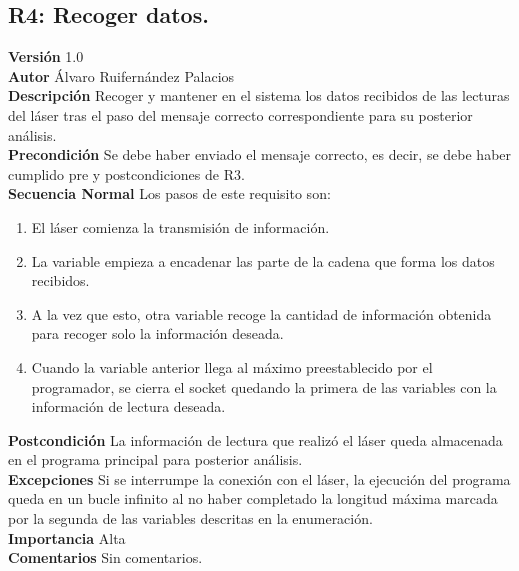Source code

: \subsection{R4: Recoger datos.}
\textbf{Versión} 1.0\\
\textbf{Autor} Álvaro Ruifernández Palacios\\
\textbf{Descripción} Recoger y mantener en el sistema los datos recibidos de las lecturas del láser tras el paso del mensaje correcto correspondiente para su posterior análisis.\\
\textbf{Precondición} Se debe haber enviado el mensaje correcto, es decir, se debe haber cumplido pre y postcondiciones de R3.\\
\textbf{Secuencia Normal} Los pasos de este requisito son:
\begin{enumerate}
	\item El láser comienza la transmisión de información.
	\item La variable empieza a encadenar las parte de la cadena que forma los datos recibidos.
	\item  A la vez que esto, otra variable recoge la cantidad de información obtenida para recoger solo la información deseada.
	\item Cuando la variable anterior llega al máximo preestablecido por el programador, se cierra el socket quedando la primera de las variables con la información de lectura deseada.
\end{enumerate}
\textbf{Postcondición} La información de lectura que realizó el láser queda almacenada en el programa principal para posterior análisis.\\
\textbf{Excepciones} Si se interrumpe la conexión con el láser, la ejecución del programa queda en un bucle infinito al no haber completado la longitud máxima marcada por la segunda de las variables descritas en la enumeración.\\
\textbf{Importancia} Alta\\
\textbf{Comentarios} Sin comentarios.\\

□ □ □

— Action item —
Would you give the material back exactly, minus the pictures?

— Answer to this problem —
Source code

: \subsection{R4: Recoger datos.}
\textbf{Versión} 1.0\\
\textbf{Autor} Álvaro Ruifernández Palacios\\
\textbf{Descripción} Recoger y mantener en el sistema los datos recibidos de las lecturas del láser tras el paso del mensaje correcto correspondiente para su posterior análisis.\\
\textbf{Precondición} Se debe haber enviado el mensaje correcto, es decir, se debe haber cumplido pre y postcondiciones de R3.\\
\textbf{Secuencia Normal} Los pasos de este requisito son:
\begin{enumerate}
	\item El láser comienza la transmisión de información.
	\item La variable empieza a encadenar las parte de la cadena que forma los datos recibidos.
	\item  A la vez que esto, otra variable recoge la cantidad de información obtenida para recoger solo la información deseada.
	\item Cuando la variable anterior llega al máximo preestablecido por el programador, se cierra el socket quedando la primera de las variables con la información de lectura deseada.
\end{enumerate}
\textbf{Postcondición} La información de lectura que realizó el láser queda almacenada en el programa principal para posterior análisis.\\
\textbf{Excepciones} Si se interrumpe la conexión con el láser, la ejecución del programa queda en un bucle infinito al no haber completado la longitud máxima marcada por la segunda de las variables descritas en la enumeración.\\
\textbf{Importancia} Alta\\
\textbf{Comentarios} Sin comentarios.\\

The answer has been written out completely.